On December 19th, the researchers from Cochrane Canada and the McMaster GRADE Centre released twelve new recommendations for Long COVID. The effort to develop the Canadian Post-COVID Condition (CAN-PCC) recommendations is supported by the Public Health Agency of Canada. If adopted, the recommendations will affect how doctors diagnose and treat Long COVID.

As with their previous guidance, CAN-PCC has a public survey soliciting public comment from patients and experts. The survey closes on January 2nd at 11:45 PM. The major issue with this round of recommendations is the timing — releasing them right before the holidays and expecting experts and patients to read the documents and provide feedback early in the New Year.

Long COVID experts and people with Long COVID criticized the guidelines released last month for proposing potentially harmful and ineffective treatments: Exercise to prevent Long COVID and cognitive behavioral therapy (CBT) to treat post-exertional malaise (PEM). PEM is a common feature of Long COVID causing worsening of symptoms 12-48 hours after mental or physical exertion.

“The timing of this survey was ridiculous,” said Adriana Patino, who leads Long COVID Canada. “I don’t know how they think people can go through that many [recommendations], going into detail, looking at the so-called evidence they [CAN-PCC] provide and give full opinions, whilst dealing with holiday chaos.”

Patino added that many people with Long COVID are managing PEM around the holidays and don’t have a lot of energy to spare.

“The wording of most recommendations is very convoluted, confusing and hard to understand,” she said. “I know that there’s a ‘plain language’ one, but why must they use such wording to make it hard to read and understand what they are actually recommending?”

Other patient advocates did not have time to review the recommendations and other experts I reached out to aren’t checking their emails frequently over the holidays. That makes it very hard to report on whether these guidelines make sense.

Table of Contents

• Recommendation #4: Using a Walking Test to Spot Hy …

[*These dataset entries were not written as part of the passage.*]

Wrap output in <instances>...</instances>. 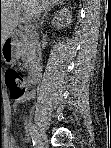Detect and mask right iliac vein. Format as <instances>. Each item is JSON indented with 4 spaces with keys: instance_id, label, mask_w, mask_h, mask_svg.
<instances>
[{
    "instance_id": "1",
    "label": "right iliac vein",
    "mask_w": 111,
    "mask_h": 148,
    "mask_svg": "<svg viewBox=\"0 0 111 148\" xmlns=\"http://www.w3.org/2000/svg\"><path fill=\"white\" fill-rule=\"evenodd\" d=\"M38 144V147H44V145L46 144V137L43 134V131L40 127L35 128V132L32 135Z\"/></svg>"
}]
</instances>
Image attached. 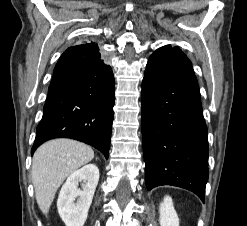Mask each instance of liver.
Instances as JSON below:
<instances>
[{"mask_svg": "<svg viewBox=\"0 0 247 226\" xmlns=\"http://www.w3.org/2000/svg\"><path fill=\"white\" fill-rule=\"evenodd\" d=\"M94 158V151L71 139H55L41 145L32 162V183L37 204L47 216L55 194L64 180Z\"/></svg>", "mask_w": 247, "mask_h": 226, "instance_id": "1", "label": "liver"}]
</instances>
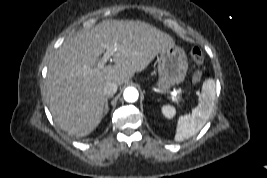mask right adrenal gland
Masks as SVG:
<instances>
[{
    "instance_id": "obj_1",
    "label": "right adrenal gland",
    "mask_w": 267,
    "mask_h": 178,
    "mask_svg": "<svg viewBox=\"0 0 267 178\" xmlns=\"http://www.w3.org/2000/svg\"><path fill=\"white\" fill-rule=\"evenodd\" d=\"M108 99H109V97H106V98H105L104 114H107V112H108V110H109Z\"/></svg>"
}]
</instances>
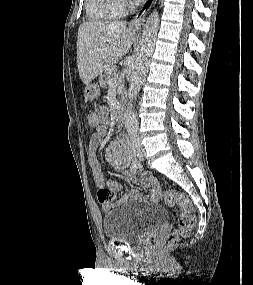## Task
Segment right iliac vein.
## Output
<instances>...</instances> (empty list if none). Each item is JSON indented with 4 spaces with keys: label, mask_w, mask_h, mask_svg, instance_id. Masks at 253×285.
I'll return each instance as SVG.
<instances>
[{
    "label": "right iliac vein",
    "mask_w": 253,
    "mask_h": 285,
    "mask_svg": "<svg viewBox=\"0 0 253 285\" xmlns=\"http://www.w3.org/2000/svg\"><path fill=\"white\" fill-rule=\"evenodd\" d=\"M134 155L140 159V151L138 149L134 150Z\"/></svg>",
    "instance_id": "obj_1"
}]
</instances>
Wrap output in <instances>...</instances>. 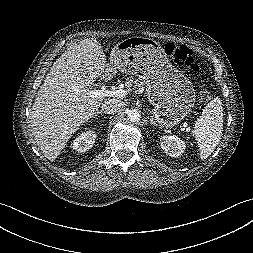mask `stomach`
Wrapping results in <instances>:
<instances>
[{"mask_svg":"<svg viewBox=\"0 0 253 253\" xmlns=\"http://www.w3.org/2000/svg\"><path fill=\"white\" fill-rule=\"evenodd\" d=\"M111 60L118 69L145 81L153 115L160 126H176L194 107L192 83L172 66L159 42L130 37L114 47Z\"/></svg>","mask_w":253,"mask_h":253,"instance_id":"obj_1","label":"stomach"}]
</instances>
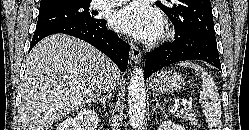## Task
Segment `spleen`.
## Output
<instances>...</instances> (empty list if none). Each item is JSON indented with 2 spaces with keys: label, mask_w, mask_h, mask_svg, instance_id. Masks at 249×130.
<instances>
[{
  "label": "spleen",
  "mask_w": 249,
  "mask_h": 130,
  "mask_svg": "<svg viewBox=\"0 0 249 130\" xmlns=\"http://www.w3.org/2000/svg\"><path fill=\"white\" fill-rule=\"evenodd\" d=\"M180 66L188 67L199 72L202 78V90L199 94V103L210 130H221V101L217 87L206 70L193 62H181Z\"/></svg>",
  "instance_id": "1"
}]
</instances>
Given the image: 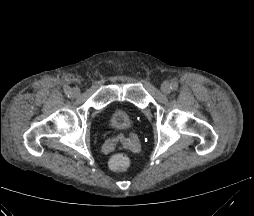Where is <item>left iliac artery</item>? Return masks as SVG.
Listing matches in <instances>:
<instances>
[{"label": "left iliac artery", "instance_id": "left-iliac-artery-1", "mask_svg": "<svg viewBox=\"0 0 254 216\" xmlns=\"http://www.w3.org/2000/svg\"><path fill=\"white\" fill-rule=\"evenodd\" d=\"M171 89H172V90H177V89H178V83L173 82V83L171 84Z\"/></svg>", "mask_w": 254, "mask_h": 216}]
</instances>
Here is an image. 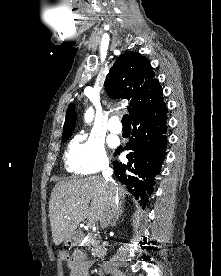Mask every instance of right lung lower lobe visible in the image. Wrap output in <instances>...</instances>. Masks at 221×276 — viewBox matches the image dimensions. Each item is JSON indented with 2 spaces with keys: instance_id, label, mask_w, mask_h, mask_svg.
<instances>
[{
  "instance_id": "right-lung-lower-lobe-1",
  "label": "right lung lower lobe",
  "mask_w": 221,
  "mask_h": 276,
  "mask_svg": "<svg viewBox=\"0 0 221 276\" xmlns=\"http://www.w3.org/2000/svg\"><path fill=\"white\" fill-rule=\"evenodd\" d=\"M166 114V104L162 102L153 110L133 118L132 136L125 147V150H132L127 154L129 162H113L116 177L130 193L141 198L142 205H146L152 194L154 178L160 172L166 154ZM122 150L119 147L115 154Z\"/></svg>"
}]
</instances>
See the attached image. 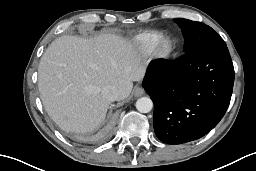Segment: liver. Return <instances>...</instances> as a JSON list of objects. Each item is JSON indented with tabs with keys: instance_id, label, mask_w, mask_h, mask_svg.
<instances>
[{
	"instance_id": "liver-1",
	"label": "liver",
	"mask_w": 256,
	"mask_h": 171,
	"mask_svg": "<svg viewBox=\"0 0 256 171\" xmlns=\"http://www.w3.org/2000/svg\"><path fill=\"white\" fill-rule=\"evenodd\" d=\"M144 71L137 51L119 36H62L41 57L38 88L45 110L62 130L87 133L105 119L110 101L102 89L115 86L123 100Z\"/></svg>"
}]
</instances>
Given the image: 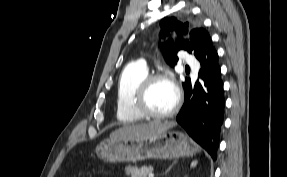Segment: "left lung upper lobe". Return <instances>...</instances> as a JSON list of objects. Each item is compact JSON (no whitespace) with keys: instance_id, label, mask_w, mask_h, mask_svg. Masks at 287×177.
Here are the masks:
<instances>
[{"instance_id":"obj_1","label":"left lung upper lobe","mask_w":287,"mask_h":177,"mask_svg":"<svg viewBox=\"0 0 287 177\" xmlns=\"http://www.w3.org/2000/svg\"><path fill=\"white\" fill-rule=\"evenodd\" d=\"M160 27L162 28L161 37L168 36L172 30L176 31L179 35L176 44L172 40L161 44L164 57L170 65L176 64L178 60L176 54L179 50L183 49L189 53L194 52L195 57L199 59L207 53L208 46L212 44L208 32L202 28L192 29L190 31V42L188 40L184 41L182 33L188 32L189 24L188 22L182 23L175 17L164 18L160 22Z\"/></svg>"}]
</instances>
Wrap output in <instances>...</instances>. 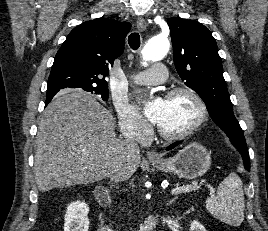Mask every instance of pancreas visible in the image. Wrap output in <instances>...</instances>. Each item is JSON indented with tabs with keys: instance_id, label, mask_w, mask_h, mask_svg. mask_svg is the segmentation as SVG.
I'll return each instance as SVG.
<instances>
[{
	"instance_id": "1",
	"label": "pancreas",
	"mask_w": 268,
	"mask_h": 231,
	"mask_svg": "<svg viewBox=\"0 0 268 231\" xmlns=\"http://www.w3.org/2000/svg\"><path fill=\"white\" fill-rule=\"evenodd\" d=\"M193 186L195 187V189H197V188H198L196 184H194Z\"/></svg>"
}]
</instances>
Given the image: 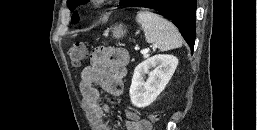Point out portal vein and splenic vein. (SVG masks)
<instances>
[{
  "instance_id": "18ae733b",
  "label": "portal vein and splenic vein",
  "mask_w": 257,
  "mask_h": 130,
  "mask_svg": "<svg viewBox=\"0 0 257 130\" xmlns=\"http://www.w3.org/2000/svg\"><path fill=\"white\" fill-rule=\"evenodd\" d=\"M148 49H143V50H141V53L143 54V55H146L147 53H148Z\"/></svg>"
}]
</instances>
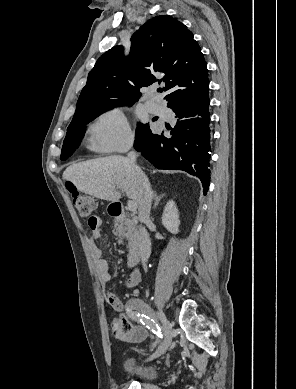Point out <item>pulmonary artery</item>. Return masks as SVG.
<instances>
[{
  "instance_id": "pulmonary-artery-1",
  "label": "pulmonary artery",
  "mask_w": 296,
  "mask_h": 389,
  "mask_svg": "<svg viewBox=\"0 0 296 389\" xmlns=\"http://www.w3.org/2000/svg\"><path fill=\"white\" fill-rule=\"evenodd\" d=\"M147 109L153 114H160L162 112V106L156 99H150L145 103Z\"/></svg>"
}]
</instances>
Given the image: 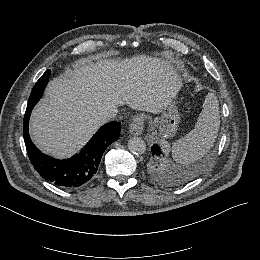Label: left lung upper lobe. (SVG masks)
<instances>
[{
	"instance_id": "5c2ea615",
	"label": "left lung upper lobe",
	"mask_w": 260,
	"mask_h": 260,
	"mask_svg": "<svg viewBox=\"0 0 260 260\" xmlns=\"http://www.w3.org/2000/svg\"><path fill=\"white\" fill-rule=\"evenodd\" d=\"M151 157H152V161H150L148 165L149 172L151 173V175L163 183H168V184L175 183V178L172 174L162 169H158V166H155L154 162H156L157 158L155 157L153 152Z\"/></svg>"
}]
</instances>
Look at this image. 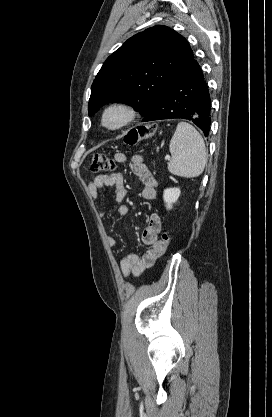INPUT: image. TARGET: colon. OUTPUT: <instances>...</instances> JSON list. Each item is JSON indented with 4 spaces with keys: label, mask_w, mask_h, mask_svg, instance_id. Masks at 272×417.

• Recommendation #7: No Exercise if You Have PEM, Bu …

• Recommendation #10: Don’t Use Cognitive Screening …

• The Holidays Aren’t An Ideal Time to Ask For Feedb …

Recommendation #4: Using a Walking Test to Spot Hypoxia

Should people who may have Long COVID receive a six-minute walking test to measure whether their lungs are delivering oxygen efficiently to the body? The six-minute walking test is intended to spot interstitial lung disease, another complication of a SARS-CoV-2 infection but it could lead to PEM.

This recommendation puts the onus on patients to determine whether they “place a higher value on identifying potential hypoxia with exertion over risk of post-exertional malaise (PEM)/post-exertional symptom exacerbation (PESE) and/or cardiac or respiratory symptom exacerbation.” This conditional recommendation is made based on very low certainty evidence.

But many people with Long COVID don’t know what PEM is, let alone that they may have it. Despite being a common symptom, PEM like Long COVID, is still highly stigmatized by medical professionals. It would make more sense to test for PEM before running additional tests that might trigger a crash and lead to worsening symptoms.

Recommendation #7: No Exercise if You Have PEM, But We Should Research Exercise Anyways

Recommendation #7 suggests exercise for people with Long COVID who don’t have PEM. However, it also recommends researching whether exercise for people with PEM might provide a benefit.

Several experts and patient advocates have hammered home the point that exercise does not work for treating people with PEM, whether they have myalgic encephalomyelitis (ME) or Long COVID. Putting resources into investigating exercise will repeat the mistakes scientists have made trying to study and treat ME and further erode trust between patients and clinicians.

In short, ME was stigmatized by doctors who pinned it on women being hysterical in the 1980s, shutting down any research into the underlying causes and making it one of the most stigmatized and misunderstood diseases, opening the door for therapies like exercise and cognitive behavioral therapy that ignored the biological reality of the condition.

Let’s be clear: Overwhelming evidence suggests that PEM has a biochemical basis. Viral infections disrupt the healthy function of mitochondria, which turn nutrients into energy. People with post-exertional malaise also show a build-up of lactic acid in the blood which is associated with the severity of symptoms.

The research recommendation ignores what leading experts and patients already know: Exercise doesn’t work and is potentially harmful.

Recommendation #10: Don’t Use Cognitive Screening Tests

Cognitive screening tests are standardized tools used by doctors to measure cognitive decline. They’re a standard tool that neurologists and geriatricians use to measure cognitive decline in older people who are at risk of developing Alzheimer’s or other forms of dementia.

I’ve reported on different forms of cognitive impairment and screening tools for Being Patient, so I’m familiar with some of the research in the area.

The CAN-PCC makes a conditional recommendation against cognitive screening for adults with Long COVID based on a very low certainty of evidence. The authors of the recommendations write that the impairments seen in Long COVID are too subtle for these tests to measure.

I dived into the evidence used to make this conclusion to see if it makes sense.

While the authors acknowledge that cognitive impairment is common among people with Long COVID, they make unsubstantiated statements and misuse existing data to come to their conclusion.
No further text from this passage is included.